▶ Saved data entries

-----

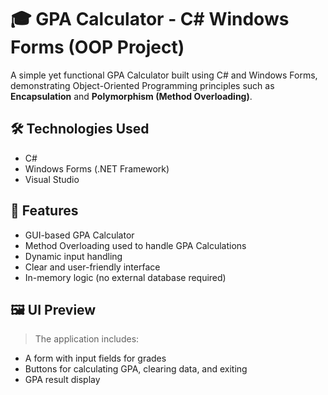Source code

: # 🎓 GPA Calculator - C# Windows Forms (OOP Project)

<p>A simple yet functional GPA Calculator built using C# and Windows Forms, demonstrating Object-Oriented Programming principles such as <b>Encapsulation</b> and <b>Polymorphism (Method Overloading)</b>.</p>

## 🛠️ Technologies Used

- C#
- Windows Forms (.NET Framework)
- Visual Studio

## 📌 Features

- GUI-based GPA Calculator
- Method Overloading used to handle GPA Calculations
- Dynamic input handling
- Clear and user-friendly interface
- In-memory logic (no external database required)

## 🖼️ UI Preview

> The application includes:
- A form with input fields for grades
- Buttons for calculating GPA, clearing data, and exiting
- GPA result display
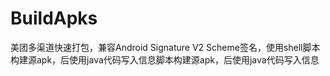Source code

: # BuildApks
美团多渠道快速打包，兼容Android Signature V2 Scheme签名，使用shell脚本构建源apk，后使用java代码写入信息脚本构建源apk，后使用java代码写入信息
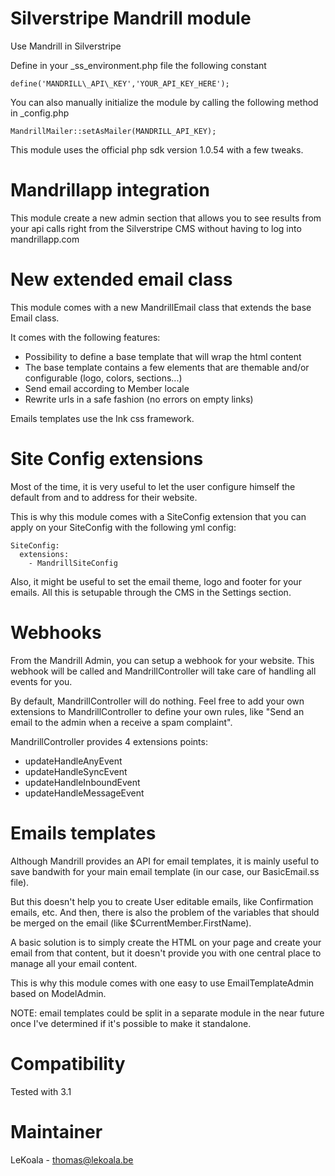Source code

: Silverstripe Mandrill module
==================
Use Mandrill in Silverstripe

Define in your \_ss\_environment.php file the following constant

	define('MANDRILL\_API\_KEY','YOUR_API_KEY_HERE');

You can also manually initialize the module by calling the following method in \_config.php

	MandrillMailer::setAsMailer(MANDRILL_API_KEY);

This module uses the official php sdk version 1.0.54 with a few tweaks.

Mandrillapp integration
==================

This module create a new admin section that allows you to see results from
your api calls right from the Silverstripe CMS without having to log into
mandrillapp.com


New extended email class
==================

This module comes with a new MandrillEmail class that extends the base Email class.

It comes with the following features:
- Possibility to define a base template that will wrap the html content
- The base template contains a few elements that are themable and/or configurable (logo, colors, sections...)
- Send email according to Member locale
- Rewrite urls in a safe fashion (no errors on empty links)

Emails templates use the Ink css framework.

Site Config extensions
==================

Most of the time, it is very useful to let the user configure himself the default
from and to address for their website.

This is why this module comes with a SiteConfig extension that you can
apply on your SiteConfig with the following yml config:

	SiteConfig:
	  extensions: 
		- MandrillSiteConfig

Also, it might be useful to set the email theme, logo and footer for your emails.
All this is setupable through the CMS in the Settings section.

Webhooks
==================

From the Mandrill Admin, you can setup a webhook for your website. This webhook
will be called and MandrillController will take care of handling all events
for you.

By default, MandrillController will do nothing. Feel free to add your own
extensions to MandrillController to define your own rules, like "Send an
email to the admin when a receive a spam complaint".

MandrillController provides 4 extensions points:
- updateHandleAnyEvent
- updateHandleSyncEvent
- updateHandleInboundEvent
- updateHandleMessageEvent

Emails templates
==================

Although Mandrill provides an API for email templates, it is mainly useful to save
bandwith for your main email template (in our case, our BasicEmail.ss file).

But this doesn't help you to create User editable emails, like Confirmation emails, etc.
And then, there is also the problem of the variables that should be merged on the email (like $CurrentMember.FirstName).

A basic solution is to simply create the HTML on your page and create your email from that content, but it doesn't
provide you with one central place to manage all your email content.

This is why this module comes with one easy to use EmailTemplateAdmin based on ModelAdmin.

NOTE: email templates could be split in a separate module in the near future once I've
determined if it's possible to make it standalone.

Compatibility
==================
Tested with 3.1

Maintainer
==================
LeKoala - thomas@lekoala.be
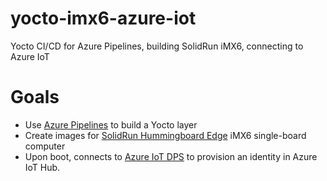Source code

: # yocto-imx6-azure-iot

Yocto CI/CD for Azure Pipelines, building SolidRun iMX6, connecting to Azure IoT

# Goals

* Use [Azure Pipelines](https://azure.microsoft.com/en-us/services/devops/pipelines/) to build a Yocto layer
* Create images for [SolidRun Hummingboard Edge](https://www.solid-run.com/nxp-family/hummingboard/) iMX6 single-board computer
* Upon boot, connects to [Azure IoT DPS](https://docs.microsoft.com/en-us/azure/iot-dps/about-iot-dps) to provision an identity in Azure IoT Hub.
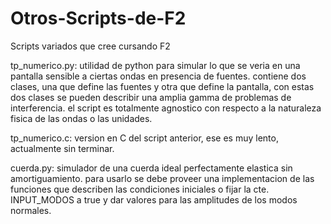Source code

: # Otros-Scripts-de-F2
Scripts variados que cree cursando F2

tp_numerico.py:
utilidad de python para simular lo que se veria en una pantalla sensible a ciertas ondas en presencia de fuentes.
contiene dos clases, una que define las fuentes y otra que define la pantalla, con estas dos clases se pueden describir una
amplia gamma de problemas de interferencia. el script es totalmente agnostico con respecto a la naturaleza fisica de las ondas o las unidades.

tp_numerico.c:
version en C del script anterior, ese es muy lento, actualmente sin terminar.

cuerda.py:
simulador de una cuerda ideal perfectamente elastica sin amortiguamiento. para usarlo se debe proveer una implementacion de las funciones
que describen las condiciones iniciales o fijar la cte. INPUT_MODOS a true y dar valores para las amplitudes de los modos normales.

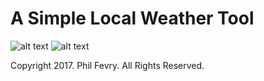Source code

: # A Simple Local Weather Tool  #

![alt text](https://s3.amazonaws.com/phlfvry/Portfolio/local-weather/before-access.png "Before access accepted")
![alt text](https://s3.amazonaws.com/phlfvry/Portfolio/local-weather/after-access.png "After access accepted")

Copyright 2017. Phil Fevry. All Rights Reserved.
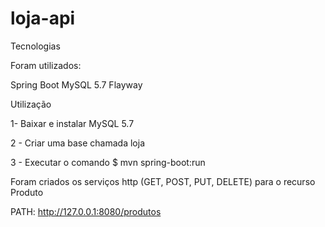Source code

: # loja-api

Tecnologias

Foram utilizados:

Spring Boot
MySQL 5.7
Flayway


Utilização

1- Baixar e instalar MySQL 5.7

2 - Criar uma base chamada loja

3 - Executar o comando $ mvn spring-boot:run

Foram criados os serviços http (GET, POST, PUT, DELETE) para o recurso Produto

PATH: http://127.0.0.1:8080/produtos
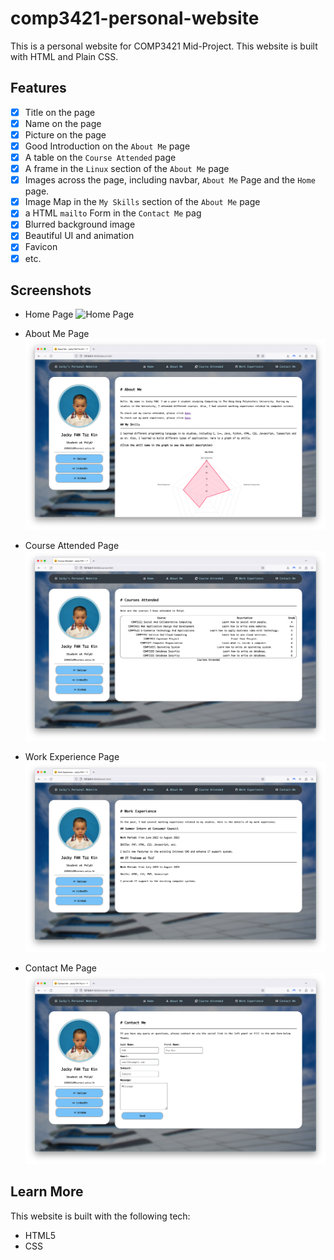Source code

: # comp3421-personal-website

This is a personal website for COMP3421 Mid-Project. This website is built with HTML and Plain CSS.

## Features
- [x] Title on the page
- [x] Name on the page
- [x] Picture on the page
- [x] Good Introduction on the `About Me` page
- [x] A table on the `Course Attended` page
- [x] A frame in the `Linux` section of the `About Me` page
- [x] Images across the page, including navbar, `About Me` Page and the `Home` page.
- [x] Image Map in the `My Skills` section of the `About Me` page
- [x] a HTML `mailto` Form in the `Contact Me` pag
- [x] Blurred background image
- [x] Beautiful UI and animation
- [x] Favicon
- [x] etc.

## Screenshots
- Home Page
![Home Page](./img/readme-img/01.png)

- About Me Page
![Home Page](./img/readme-img/02.png)

- Course Attended Page
![Home Page](./img/readme-img/03.png)

- Work Experience Page
![Home Page](./img/readme-img/04.png)

- Contact Me Page
![Home Page](./img/readme-img/05.png)

## Learn More
This website is built with the following tech:
- HTML5
- CSS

-----

▶ Problem description
Render every line of the entries above as a Markdown table with the columns Row and Line, numbering each row and skipping blank lines. Leave the pictures out of your answer.

▶ Task response
| Row | Line |
|---|---|
| 1 | Source code |
| 2 | : # 🎓 GPA Calculator - C# Windows Forms (OOP Project) |
| 3 | <p>A simple yet functional GPA Calculator built using C# and Windows Forms, demonstrating Object-Oriented Programming principles such as <b>Encapsulation</b> and <b>Polymorphism (Method Overloading)</b>.</p> |
| 4 | ## 🛠️ Technologies Used |
| 5 | - C# |
| 6 | - Windows Forms (.NET Framework) |
| 7 | - Visual Studio |
| 8 | ## 📌 Features |
| 9 | - GUI-based GPA Calculator |
| 10 | - Method Overloading used to handle GPA Calculations |
| 11 | - Dynamic input handling |
| 12 | - Clear and user-friendly interface |
| 13 | - In-memory logic (no external database required) |
| 14 | ## 🖼️ UI Preview |
| 15 | > The application includes: |
| 16 | - A form with input fields for grades |
| 17 | - Buttons for calculating GPA, clearing data, and exiting |
| 18 | - GPA result display |
| 19 | Source code |
| 20 | : # BuildApks |
| 21 | 美团多渠道快速打包，兼容Android Signature V2 Scheme签名，使用shell脚本构建源apk，后使用java代码写入信息脚本构建源apk，后使用java代码写入信息 |
| 22 | Source code |
| 23 | : Silverstripe Mandrill module |
| 24 | ================== |
| 25 | Use Mandrill in Silverstripe |
| 26 | Define in your \_ss\_environment.php file the following constant |
| 27 | 	define('MANDRILL\_API\_KEY','YOUR_API_KEY_HERE'); |
| 28 | You can also manually initialize the module by calling the following method in \_config.php |
| 29 | 	MandrillMailer::setAsMailer(MANDRILL_API_KEY); |
| 30 | This module uses the official php sdk version 1.0.54 with a few tweaks. |
| 31 | Mandrillapp integration |
| 32 | ================== |
| 33 | This module create a new admin section that allows you to see results from |
| 34 | your api calls right from the Silverstripe CMS without having to log into |
| 35 | mandrillapp.com |
| 36 | New extended email class |
| 37 | ================== |
| 38 | This module comes with a new MandrillEmail class that extends the base Email class. |
| 39 | It comes with the following features: |
| 40 | - Possibility to define a base template that will wrap the html content |
| 41 | - The base template contains a few elements that are themable and/or configurable (logo, colors, sections...) |
| 42 | - Send email according to Member locale |
| 43 | - Rewrite urls in a safe fashion (no errors on empty links) |
| 44 | Emails templates use the Ink css framework. |
| 45 | Site Config extensions |
| 46 | ================== |
| 47 | Most of the time, it is very useful to let the user configure himself the default |
| 48 | from and to address for their website. |
| 49 | This is why this module comes with a SiteConfig extension that you can |
| 50 | apply on your SiteConfig with the following yml config: |
| 51 | 	SiteConfig: |
| 52 | 	  extensions:  |
| 53 | 		- MandrillSiteConfig |
| 54 | Also, it might be useful to set the email theme, logo and footer for your emails. |
| 55 | All this is setupable through the CMS in the Settings section. |
| 56 | Webhooks |
| 57 | ================== |
| 58 | From the Mandrill Admin, you can setup a webhook for your website. This webhook |
| 59 | will be called and MandrillController will take care of handling all events |
| 60 | for you. |
| 61 | By default, MandrillController will do nothing. Feel free to add your own |
| 62 | extensions to MandrillController to define your own rules, like "Send an |
| 63 | email to the admin when a receive a spam complaint". |
| 64 | MandrillController provides 4 extensions points: |
| 65 | - updateHandleAnyEvent |
| 66 | - updateHandleSyncEvent |
| 67 | - updateHandleInboundEvent |
| 68 | - updateHandleMessageEvent |
| 69 | Emails templates |
| 70 | ================== |
| 71 | Although Mandrill provides an API for email templates, it is mainly useful to save |
| 72 | bandwith for your main email template (in our case, our BasicEmail.ss file). |
| 73 | But this doesn't help you to create User editable emails, like Confirmation emails, etc. |
| 74 | And then, there is also the problem of the variables that should be merged on the email (like $CurrentMember.FirstName). |
| 75 | A basic solution is to simply create the HTML on your page and create your email from that content, but it doesn't |
| 76 | provide you with one central place to manage all your email content. |
| 77 | This is why this module comes with one easy to use EmailTemplateAdmin based on ModelAdmin. |
| 78 | NOTE: email templates could be split in a separate module in the near future once I've |
| 79 | determined if it's possible to make it standalone. |
| 80 | Compatibility |
| 81 | ================== |
| 82 | Tested with 3.1 |
| 83 | Maintainer |
| 84 | ================== |
| 85 | LeKoala - thomas@lekoala.be |
| 86 | Source code |
| 87 | : # yocto-imx6-azure-iot |
| 88 | Yocto CI/CD for Azure Pipelines, building SolidRun iMX6, connecting to Azure IoT |
| 89 | # Goals |
| 90 | * Use [Azure Pipelines](https://azure.microsoft.com/en-us/services/devops/pipelines/) to build a Yocto layer |
| 91 | * Create images for [SolidRun Hummingboard Edge](https://www.solid-run.com/nxp-family/hummingboard/) iMX6 single-board computer |
| 92 | * Upon boot, connects to [Azure IoT DPS](https://docs.microsoft.com/en-us/azure/iot-dps/about-iot-dps) to provision an identity in Azure IoT Hub. |
| 93 | Source code |
| 94 | : # Otros-Scripts-de-F2 |
| 95 | Scripts variados que cree cursando F2 |
| 96 | tp_numerico.py: |
| 97 | utilidad de python para simular lo que se veria en una pantalla sensible a ciertas ondas en presencia de fuentes. |
| 98 | contiene dos clases, una que define las fuentes y otra que define la pantalla, con estas dos clases se pueden describir una |
| 99 | amplia gamma de problemas de interferencia. el script es totalmente agnostico con respecto a la naturaleza fisica de las ondas o las unidades. |
| 100 | tp_numerico.c: |
| 101 | version en C del script anterior, ese es muy lento, actualmente sin terminar. |
| 102 | cuerda.py: |
| 103 | simulador de una cuerda ideal perfectamente elastica sin amortiguamiento. para usarlo se debe proveer una implementacion de las funciones |
| 104 | que describen las condiciones iniciales o fijar la cte. INPUT_MODOS a true y dar valores para las amplitudes de los modos normales. |
| 105 | Source code |
| 106 | : # A Simple Local Weather Tool  # |
| 107 | ![alt text](https://s3.amazonaws.com/phlfvry/Portfolio/local-weather/before-access.png "Before access accepted") |
| 108 | ![alt text](https://s3.amazonaws.com/phlfvry/Portfolio/local-weather/after-access.png "After access accepted") |
| 109 | Copyright 2017. Phil Fevry. All Rights Reserved. |
| 110 | Source code |
| 111 | : # loja-api |
| 112 | Tecnologias |
| 113 | Foram utilizados: |
| 114 | Spring Boot |
| 115 | MySQL 5.7 |
| 116 | Flayway |
| 117 | Utilização |
| 118 | 1- Baixar e instalar MySQL 5.7 |
| 119 | 2 - Criar uma base chamada loja |
| 120 | 3 - Executar o comando $ mvn spring-boot:run |
| 121 | Foram criados os serviços http (GET, POST, PUT, DELETE) para o recurso Produto |
| 122 | PATH: http://127.0.0.1:8080/produtos |
| 123 | Source code |
| 124 | : # comp3421-personal-website |
| 125 | This is a personal website for COMP3421 Mid-Project. This website is built with HTML and Plain CSS. |
| 126 | ## Features |
| 127 | - [x] Title on the page |
| 128 | - [x] Name on the page |
| 129 | - [x] Picture on the page |
| 130 | - [x] Good Introduction on the `About Me` page |
| 131 | - [x] A table on the `Course Attended` page |
| 132 | - [x] A frame in the `Linux` section of the `About Me` page |
| 133 | - [x] Images across the page, including navbar, `About Me` Page and the `Home` page. |
| 134 | - [x] Image Map in the `My Skills` section of the `About Me` page |
| 135 | - [x] a HTML `mailto` Form in the `Contact Me` pag |
| 136 | - [x] Blurred background image |
| 137 | - [x] Beautiful UI and animation |
| 138 | - [x] Favicon |
| 139 | - [x] etc. |
| 140 | ## Screenshots |
| 141 | - Home Page |
| 142 | ![Home Page](./img/readme-img/01.png) |
| 143 | - About Me Page |
| 144 | ![Home Page](./img/readme-img/02.png) |
| 145 | - Course Attended Page |
| 146 | ![Home Page](./img/readme-img/03.png) |
| 147 | - Work Experience Page |
| 148 | ![Home Page](./img/readme-img/04.png) |
| 149 | - Contact Me Page |
| 150 | ![Home Page](./img/readme-img/05.png) |
| 151 | ## Learn More |
| 152 | This website is built with the following tech: |
| 153 | - HTML5 |
| 154 | - CSS |